MAS must be differentiated from sepsis, flares of underlying rheumatic disease, and other causes of organ failure or cytopenias.

Treatment

MAS is a medical emergency that requires prompt and aggressive treatment. The therapeutic approach typically includes:

  • High-dose corticosteroids: First-line treatment to control inflammation and immune activation.

  • Cyclosporine A: Often added for steroid-resistant or severe cases.

  • Anakinra (IL-1 receptor antagonist): Particularly effective in MAS associated with sJIA.

  • IVIG (Intravenous immunoglobulin): Used in some cases, especially in infection-triggered MAS.

  • Supportive care: Includes blood transfusions, liver support, and management of coagulation disorders.

  • Treatment of underlying cause: Whether it be autoimmune disease, infection, or malignancy.

In refractory or fulminant cases, other immunosuppressive agents such as etoposide or tocilizumab (anti-IL-6) may be considered under expert supervision.

Prognosis

The prognosis of MAS largely depends on early recognition and timely initiation of appropriate treatment. When identified and treated promptly, many patients recover completely. However, delays in diagnosis or inadequate management can lead to multi-organ failure and death.

Prognostic factors include:

  • Severity of cytokine storm and organ involvement.

  • Underlying disease activity (e.g., uncontrolled lupus or JIA).

  • Response to initial therapy - early responders typically have better outcomes.

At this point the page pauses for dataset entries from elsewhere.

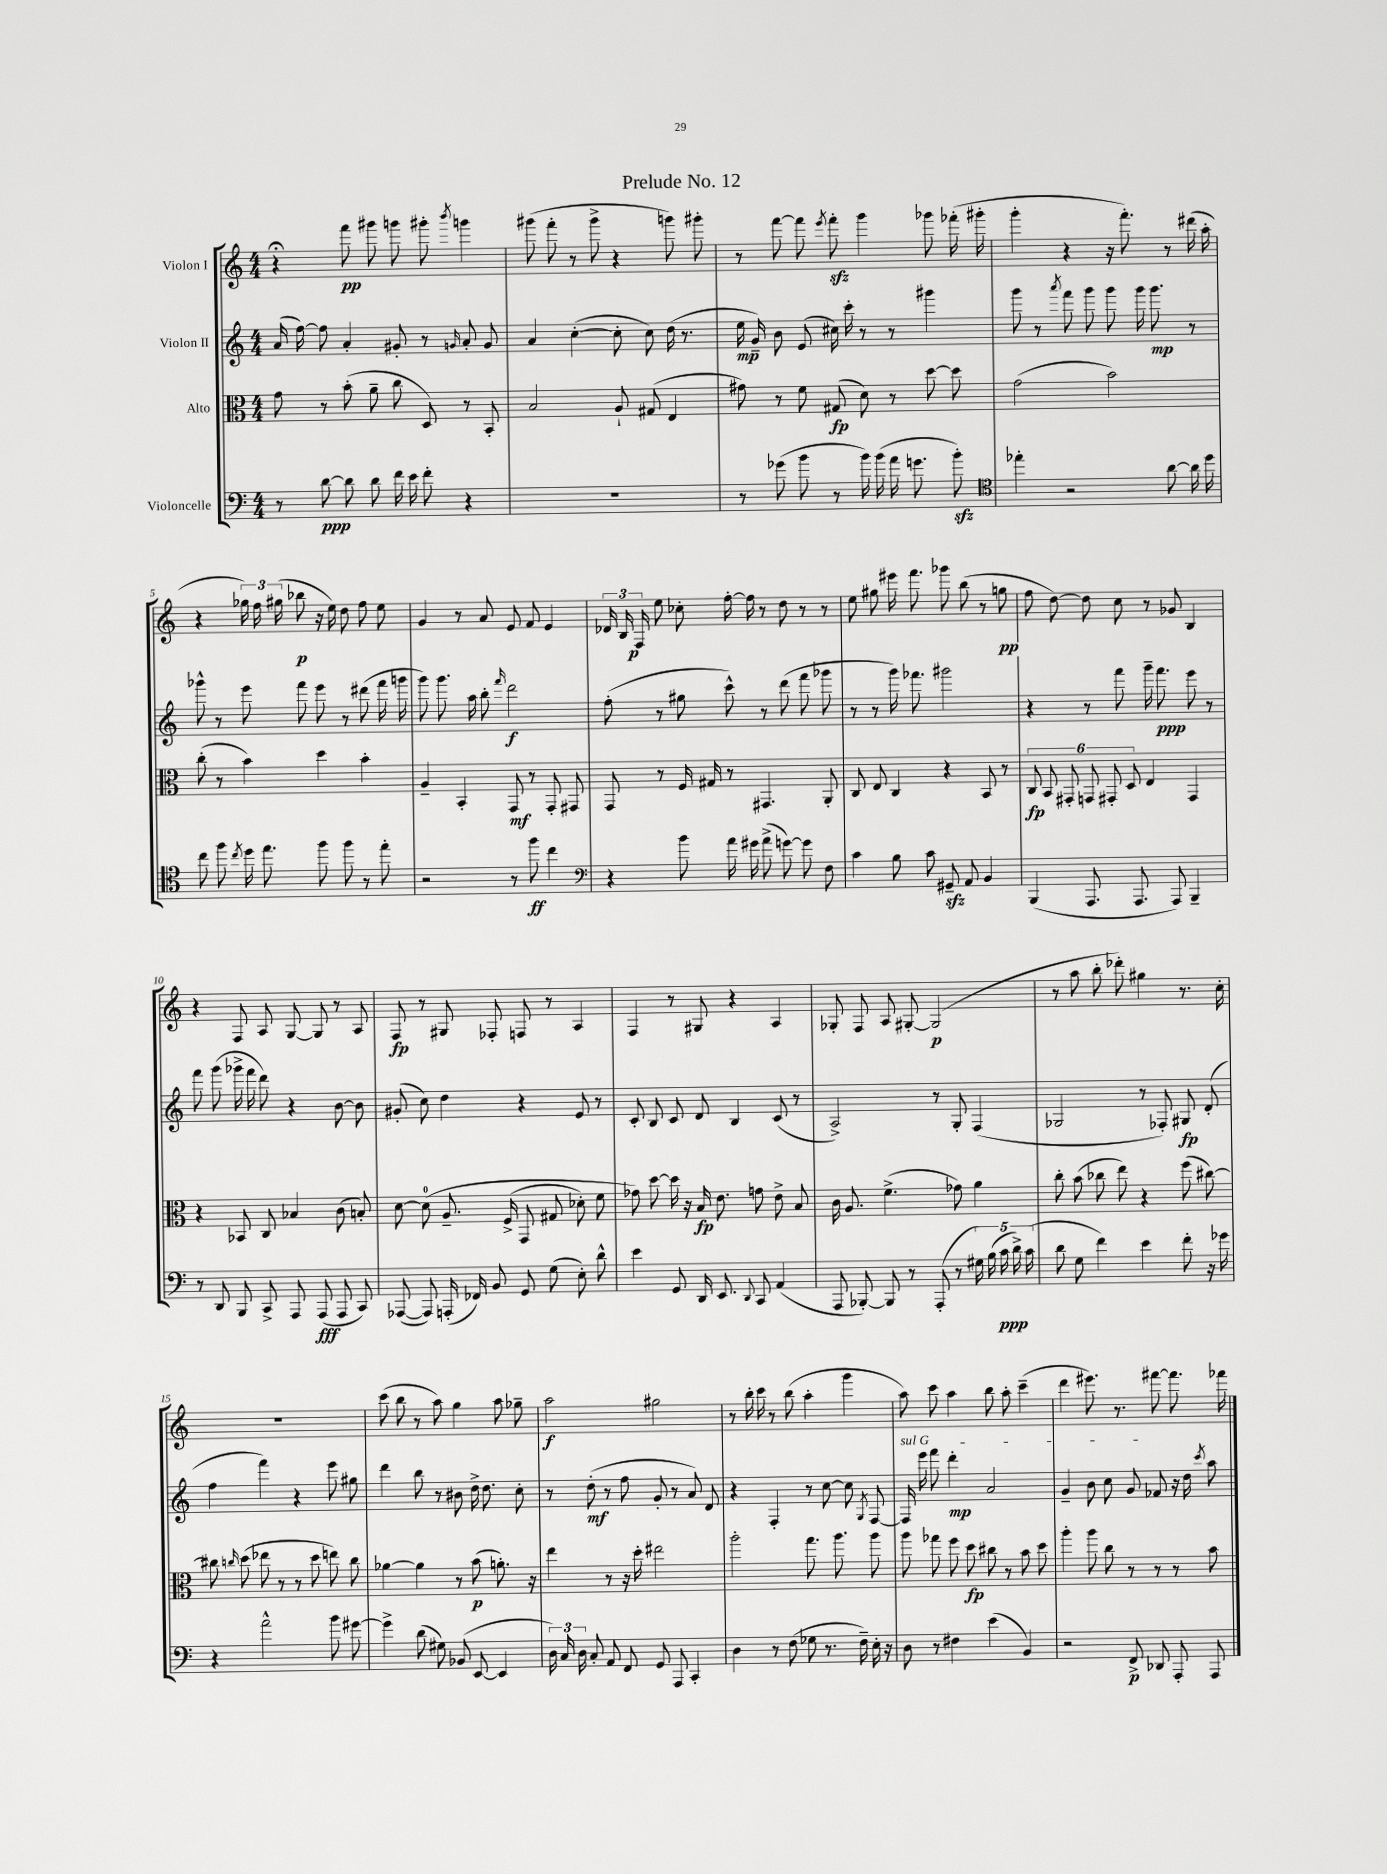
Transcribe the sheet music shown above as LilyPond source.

\header { title = "Prelude No. 12" }
<<
\new StaffGroup <<
\new Staff = "s0" \with { instrumentName = "Violon I" } {
    \clef treble \key c \major \numericTimeSignature \time 4/4
    \autoBeamOff r4\fermata f'''8\pp gis'''8 g'''8 gis'''8-. \acciaccatura { b'''8 } g'''4 |
    gis'''8( f'''8-. r8 gis'''8-> r4 g'''8) gis'''8-. |
    r8 f'''8~ f'''8 \acciaccatura { e'''8 } f'''8-.\sfz g'''4 ges'''8 fes'''16-.( gis'''16-. |
    g'''4-. r4 r16 f'''8.-.) r8 dis'''16( a''16-. |
    r4 \tuplet 3/2 { ges''16) f''16 gis''16( } bes''8\p r16 e''16) d''8 f''8 e''8 |
    g'4 r8 a'8 e'8 f'8 e'4 |
    \tuplet 3/2 { des'16 b16 f16\p } e''8 ces''8-. f''16~-. f''16 r8 d''8 r8 r8 |
    e''8 gis''8 eis'''16 f'''8. ges'''8 b''8( r8 g''8\pp |
    f''8 d''8~) d''8 c''8 r8 ges'8 b4 |
    r4 f8 a8 g8~ g8 r8 a8 |
    f8\fp r8 gis8 fes8-. f8 r8 a4 |
    f4 r8 gis8 r4 a4 |
    ges8-. f8 a8 gis8~-. gis2\p( |
    r8 a''8 b''8-. des'''8-.) gis''4 r8. c''16-. |
    R1 |
    c'''8( b''8 r8 a''8) g''4 a''8 ges''8-- |
    a''2\f gis''2 |
    r8 b''16-. c'''16 r8 b''8( a''4-. g'''4 |
    a''8) c'''8 a''4 b''8 a''8-. c'''4--( |
    d'''4 eis'''8.) r8. fis'''8~ fis'''8. fes'''16 \bar "|." |
}
\new Staff = "s1" \with { instrumentName = "Violon II" } {
    \clef treble \key c \major \numericTimeSignature \time 4/4
    \autoBeamOff a'16( f''16~) f''8 a'4-. gis'8-. r8 \grace { g'16 } a'8-. g'8 |
    a'4 c''4~-.( c''8-. c''8) d''16( r8. |
    e''16\mp g'16--) b'8 e'8( cis''16) c'''16-. r8 r8 gis'''4 |
    g'''8 r8 \acciaccatura { a'''8 } f'''8 g'''8 g'''8 g'''16 g'''8.\mp r8 |
    ges'''8-^ r8 e'''8 f'''8 e'''8 r8 dis'''8( f'''16 g'''16 |
    g'''8) g'''8. a''16 b''8-. \grace { f'''16 } d'''2\f |
    f''8-.( r8 gis''8 c'''8-^) r8 d'''8( f'''8 ges'''8 |
    r8 r8 g'''16) fes'''8. gis'''2 |
    r4 r8 f'''8 g'''16-- f'''8.\ppp e'''8 r8 |
    f'''8 g'''8( ges'''16-> f'''16 d'''8) r4 b'8~ b'8 |
    gis'8-.( c''8) d''4 r4 e'8 r8 |
    c'8-. b8 c'8 d'8 b4 c'8( r8 |
    a2->) r8 g8-. f4( |
    ges2 r8 fes8-.) gis8\fp d'8-.( |
    f''4 f'''4) r4 e'''8 gis''8 |
    d'''4 b''8 r8 bis'8 d''16-> d''8. c''8-. |
    r8 d''8-.\mf( r8 f''8 g'8-. r8 a'8) d'8 |
    r4 f4-. r8 c''8~ c''8 \acciaccatura { g8 } f8~ |
    \once \override TextSpanner.bound-details.left.text = \markup { \italic "sul G" } f16\startTextSpan e'''16 f'''8 d'''4-.\mp a'2 |
    g'4-- b'8 c''8 g'8 fes'8\stopTextSpan r16 d''16 \acciaccatura { c'''8 } a''8 \bar "|." |
}
\new Staff = "s2" \with { instrumentName = "Alto" } {
    \clef alto \key c \major \numericTimeSignature \time 4/4
    \autoBeamOff g'8 r8 b'8-.( a'8-- c''8 d8) r8 b,8-. |
    b2 a8-! gis8( e4 |
    gis'8) r8 f'8 gis8\fp( d'8) r8 d''8~ d''8 |
    g'2( b'2) |
    c''8-.( r8 b'4) d''4 b'4-. |
    a4-- b,4-. g,8\mf r8 g,8-. gis,8 |
    g,8 r8 f16 gis16 r8 gis,4. a,8-. |
    c8 e8 c4 r4 b,8 r8 |
    \tuplet 6/4 { c8\fp b,8 gis,8-. g,8 gis,8-. d8 } e4 gis,4 |
    r4 bes,8 c8 bes4 c'8( b8-.) |
    d'8~ d'8-0\( a8.-- f16->( g,8 gis8 des'8-.) f'8 |
    ges'8\) d''8~ d''16 r16 b16\fp e'8. g'8 e'8-> b8 |
    c'16 a8. f'4.->( ges'8) a'4 |
    c''8-. b'8( ces''8 e''8) r4 f''8( cis''8~) |
    cis''8 \grace { c''16 } d''8( ees''8 r8 r8 d''8 e''8) c''8 |
    aes'4~ aes'4 r8 b'8\p( a'8.-.) r16 |
    e''4 r8 r16 d''16-. eis''2 |
    a''2-. g''8. a''8. a''8 |
    a''8 ges''8 f''8 d''8\fp cis''8 r8 b'8 d''8 |
    a''4-. a''8 c''8 r8 r8 r8 b'8 \bar "|." |
}
\new Staff = "s3" \with { instrumentName = "Violoncelle" } {
    \clef bass \key c \major \numericTimeSignature \time 4/4
    \autoBeamOff r8 d'8~\ppp d'8 d'8 f'16 e'16 f'8-. r4 |
    R1 |
    r8 ges'8( b'8 r8 b'16) b'16( a'16 g'8. b'8-.\sfz) |
    \clef tenor ees''4-. r2 a'8~ a'16 d''16 |
    c''8 f''8 \acciaccatura { c''8 } d''16 e''8. f''8 f''8 r8 e''8-. |
    r2 r8 f''8\ff c''4 |
    \clef bass r4 b'8 a'16 gis'16 a'8->( g'8~) g'8 f8 |
    c'4 b8 c'8 gis,8--\sfz a,8 b,4 |
    b,,4( a,,8. a,,8. a,,8) b,,4-- |
    r8 d,8 b,,8 c,8-> a,,8 a,,8\fff( a,,8 c,8) |
    aes,,8~( aes,,8) a,,16-.( fes,16) b,8 g,8 g8( e8-.) d'8-^ |
    e'4 g,8 d,16 e,8. \appoggiatura { d,8 } c,8 a,4( |
    a,,8 bes,,8~-.) bes,,8 r8 a,,8-.( r8 \tuplet 5/4 { gis16) b16( c'16\ppp d'16->) c'16( } |
    d'8 g8 f'4) e'4 f'8-. r16 ges'16 |
    r4 a'2-^ b'8 gis'8~ |
    gis'4-> d'8( gis8) bes,8( e,8~ e,4 |
    \tuplet 3/2 { d16) c16 d16 } c8-. a,8 f,8 g,8 a,,8 c,4-. |
    d4 r8 f8( ges8 r8. f16--) e16-. r16 |
    d8 r8 fis4 e'4( b,4) |
    r2 f,8->\p des,8 a,,8-. a,,8 \bar "|." |
}
>>
>>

Regular monitoring and long-term management of the underlying autoimmune or autoinflammatory condition are essential to reduce the risk of recurrence. Continued research into MAS has improved understanding and therapeutic approaches, but vigilance remains key to improving survival and outcomes.

Medical Disclaimer

The information provided on this page is for educational purposes only and is not a substitute for professional medical advice, diagnosis, or treatment. Always seek the advice of your physician or other qualified health provider with any questions you may have regarding a medical condition.